[TAREFAS DO EXERCÍCIO]:
a: No texto sobre a ajuda após o tsunami, qual foi o valor total comprometido pelo mundo em resposta à tragédia?
b: Escreva a continuação do texto sobre a ajuda após o tsunami, começando depois da última frase apresentada.

[TRECHO FORNECIDO]:
Por outro lado, o jornal de Sri Lanka The Island acusou na quarta-feira “elementos corruptos do setor público” de tirar proveito da onda de morte e destruição que assolou este país. “A falta de ações do governo para levar à justiça quem roubou os fundos do tsunami afetou severamente a confiança do público e dos doadores internacionais que responderam ao desesperado chamado de ajuda do Sri Lanka”, afirmou The Island. Por outro lado, advertiu, “a distribuição da ajuda foi seriamente desequilibrada”.

O governo da Índia teve de responder aos questionamentos da organização humanitária ActionAid, que reclamou pela construção de moradias prometida às vítimas. “Nas áreas afetadas pelo tsunami na Índia foram construídos apenas 28% das 98.447 casas necessárias. Nas ilhas de Andaman e Nicobar, onde são necessárias 9.174 moradias, a reconstrução chega a apenas 1%”, disse a ONG. O tsunami, originado por um terremoto com uma magnitude de 9,3 graus na escala Richter debaixo da água diante de Sumatra, arrasou as costas de 11 países do oceano Índico.

A província indonésia de Aceh figurou entre as regiões mais afeadas, com a perda de 165 mil vidas, seguida de Sri Lanka, com mais de 35 mil; o sul da Índia com 12.405; Tailândia com 8.212 e Maldivas com 82 mortes. A resposta do mundo à tragédia foi rápida e generosa. Os US$ 14 bilhões comprometidos superaram as expectativas. Foi o maior pacote de ajuda humanitária da história por uma única catástrofe.

Htoo Chit, que trabalhava com imigrantes birmaneses no litoral da Tailândia, é um bom exemplo entre os ativistas comunitários que conseguiram ajudar a reconstruir seus povoados devastados graças à ajuda internacional. O diretor do não-governamental Comitê Comunitário de Educação em Direitos Humanos e Desenvolvimento disse ter recebido “fundos suficientes” durante o ano posterior ao tsunami para realizar sua difícil tarefa. Cerca de dois mil birmaneses, radicados legal ou ilegalmente na Tailândia, morreram na manhã do dia 26 de dezembro.

“Ajudamos as famílias sobreviventes com apoio imediato. Atendemos suas necessidades de serviços sanitários, moradia de emergência e documentação. Mas desde 2006, necessitamos de mais dinheiro. Recebemos apenas a metade dos US$ 200 mil que nos prometeram para o segundo ano” dos programas de emergência, disse Htoo Chit à IPS. Está diferença entre compromissos e aportes efetivos também ficou evidente com uma operação cujo início estava previsto para meados de 2005, pouco depois da limpeza e preparação dos terrenos destinados a novas moradias.

Um informe publicado na semana passada pelo ex-presidente norte-americano Bill Clinton, na qualidade de enviado especial da Organização das Nações Unidas para atender as vítimas do tsunami, mostra grandes carências. Na Indonésia, onde 141mil moradias ficaram destruídas, foram construídas somente 43.400. No Sri Lanka, 58.384 de 103.836. Na Índia, 27.845 de 99.290. E nas Maldivas, 1.587 de 8.909. Estes números abonam os questionamentos sobre o manejo da ajuda internacional dirigidos aos governos, contratistas com transparentes antecedentes e, inclusive, destacadas organizações humanitárias como Oxfam e Save The Children.

[DADOS FORNECIDOS]:
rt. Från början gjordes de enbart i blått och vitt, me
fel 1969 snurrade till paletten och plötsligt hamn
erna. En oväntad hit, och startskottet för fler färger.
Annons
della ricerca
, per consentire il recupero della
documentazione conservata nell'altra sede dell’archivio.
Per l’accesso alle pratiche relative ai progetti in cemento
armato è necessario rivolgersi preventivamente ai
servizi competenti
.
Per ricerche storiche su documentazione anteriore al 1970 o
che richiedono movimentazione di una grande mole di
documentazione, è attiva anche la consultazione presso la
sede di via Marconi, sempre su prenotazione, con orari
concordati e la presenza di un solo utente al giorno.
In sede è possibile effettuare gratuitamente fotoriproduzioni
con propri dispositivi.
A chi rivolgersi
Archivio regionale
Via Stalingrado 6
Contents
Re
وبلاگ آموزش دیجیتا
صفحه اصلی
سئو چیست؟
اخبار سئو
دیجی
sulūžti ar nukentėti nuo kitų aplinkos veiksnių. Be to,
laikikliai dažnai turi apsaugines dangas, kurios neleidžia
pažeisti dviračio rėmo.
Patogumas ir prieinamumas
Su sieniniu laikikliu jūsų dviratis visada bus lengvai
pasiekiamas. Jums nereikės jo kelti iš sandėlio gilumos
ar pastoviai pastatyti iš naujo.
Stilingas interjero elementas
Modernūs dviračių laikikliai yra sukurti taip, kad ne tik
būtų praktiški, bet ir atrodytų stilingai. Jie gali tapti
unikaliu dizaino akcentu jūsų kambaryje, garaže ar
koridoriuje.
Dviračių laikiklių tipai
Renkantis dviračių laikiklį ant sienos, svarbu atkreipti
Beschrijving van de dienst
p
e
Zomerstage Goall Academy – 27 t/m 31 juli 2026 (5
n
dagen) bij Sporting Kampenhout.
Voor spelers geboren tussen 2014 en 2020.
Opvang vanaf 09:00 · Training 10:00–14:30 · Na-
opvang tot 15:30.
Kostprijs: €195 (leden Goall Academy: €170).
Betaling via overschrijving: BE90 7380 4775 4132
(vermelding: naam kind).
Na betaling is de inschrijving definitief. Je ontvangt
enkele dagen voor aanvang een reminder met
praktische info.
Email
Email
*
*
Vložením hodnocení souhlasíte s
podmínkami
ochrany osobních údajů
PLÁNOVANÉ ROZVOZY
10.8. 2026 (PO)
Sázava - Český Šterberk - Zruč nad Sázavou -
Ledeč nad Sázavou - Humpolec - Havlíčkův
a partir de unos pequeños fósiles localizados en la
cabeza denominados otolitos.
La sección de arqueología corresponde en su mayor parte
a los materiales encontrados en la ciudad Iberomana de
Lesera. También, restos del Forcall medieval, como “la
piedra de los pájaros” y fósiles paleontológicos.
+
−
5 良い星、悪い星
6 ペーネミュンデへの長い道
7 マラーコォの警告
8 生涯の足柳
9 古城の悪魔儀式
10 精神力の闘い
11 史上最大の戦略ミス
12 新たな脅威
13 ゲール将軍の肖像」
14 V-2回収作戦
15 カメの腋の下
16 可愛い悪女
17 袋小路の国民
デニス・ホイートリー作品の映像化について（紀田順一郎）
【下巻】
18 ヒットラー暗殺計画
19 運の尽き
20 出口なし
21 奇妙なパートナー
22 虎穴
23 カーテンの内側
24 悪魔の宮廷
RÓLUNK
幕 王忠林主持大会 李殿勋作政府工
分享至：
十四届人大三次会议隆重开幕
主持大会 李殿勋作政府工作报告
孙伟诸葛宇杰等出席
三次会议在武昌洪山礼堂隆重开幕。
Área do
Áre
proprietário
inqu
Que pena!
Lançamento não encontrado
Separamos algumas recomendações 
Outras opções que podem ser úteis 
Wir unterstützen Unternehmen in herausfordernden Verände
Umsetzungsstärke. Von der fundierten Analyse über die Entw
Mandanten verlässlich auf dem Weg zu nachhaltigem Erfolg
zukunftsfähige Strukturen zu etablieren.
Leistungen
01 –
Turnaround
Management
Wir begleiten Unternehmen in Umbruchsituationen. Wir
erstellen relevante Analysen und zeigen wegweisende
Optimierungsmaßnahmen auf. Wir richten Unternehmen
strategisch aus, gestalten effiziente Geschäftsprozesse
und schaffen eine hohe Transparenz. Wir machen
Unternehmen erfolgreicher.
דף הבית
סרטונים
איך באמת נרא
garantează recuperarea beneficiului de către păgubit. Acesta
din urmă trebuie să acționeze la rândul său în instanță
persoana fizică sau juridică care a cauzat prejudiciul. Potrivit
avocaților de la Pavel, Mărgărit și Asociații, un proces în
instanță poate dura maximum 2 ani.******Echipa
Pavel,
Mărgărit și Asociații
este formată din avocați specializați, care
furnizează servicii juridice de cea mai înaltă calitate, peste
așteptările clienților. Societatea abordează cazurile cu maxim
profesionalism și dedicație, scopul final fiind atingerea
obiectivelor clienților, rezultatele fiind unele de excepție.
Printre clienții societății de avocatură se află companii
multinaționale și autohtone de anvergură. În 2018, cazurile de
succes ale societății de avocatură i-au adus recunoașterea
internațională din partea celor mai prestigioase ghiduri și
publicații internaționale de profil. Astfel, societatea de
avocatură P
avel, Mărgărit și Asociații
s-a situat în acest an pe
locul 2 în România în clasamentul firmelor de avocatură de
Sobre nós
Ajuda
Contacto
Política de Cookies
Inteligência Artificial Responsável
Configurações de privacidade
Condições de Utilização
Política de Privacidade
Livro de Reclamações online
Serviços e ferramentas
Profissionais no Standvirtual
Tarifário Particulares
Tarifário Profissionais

[RESPOSTAS NUMERADAS]:
a: US$ 14 bilhões.

b:
Em meados deste ano, o Movimento Anticorrupção de Aceh fustigou empresas por utilizarem material de má qualidade na construção de casas financiadas por estas duas instituições e exigiu a demolição de 741. A Federação Internacional da Cruz Vermelha e da Meia Lua Vermelha recebeu US$ 2,2 bilhões para ajudar as vítimas do tsunami, mas em dois anos gastou apenas metade desse dinheiro.

A rede de rádio e televisão britânica BBC calculou que da construção de 50 mil moradias pela qual a Cruz Vermelha se comprometeu na Indonésia, Maldivas e Sri Lanka, apenas foram levantadas oito mil até este mês. O pesquisador de Sri Lanka Darini Rajasingham Senanayake, da Associação de Cientistas Sociais de Colombo, alertou que a Cruz Vermelha usou o dinheiro dos doadores mais para financiar uma burocracia de “especialistas internacionais” do que para ajudar as vítimas.

Trata-se de “183 voluntários estrangeiros com escassa experiência técnica, conhecimento sobre a sociedade, a política, a cultura, as línguas locais ou as estruturas sociais (do Sri Lanka), cada um dos quais custa mais de US$ 120 mil”. Mas a Cruz Vermelha, que já participou de programas semelhantes depois de terremotos e outros desastres naturais no Irã, Índia e América Central, tem uma versão diferente. “O programa de moradia no Sri Lanka se completará no próximo ano. Pensar que essas casas podem ser construídas em dois anos é pouco realista”, disse por telefone desde seu escritório em Genebra, Johan Schaar, representante especial da instituição humanitária para a operação.

No segundo aniversário do tsunami, o secretário-geral da Organização das Nações Unidas, Kofi Annan, acusou o governo do Sri Lanka e os insurgentes Tigres para a Libertação da Pátria Tamil de escolher a violência para conseguir pontos políticos, enquanto está em vigor um cessar-fogo cada vez mais frágil, em lugar de assumir como prioridade a atenção às vítimas do tsunami.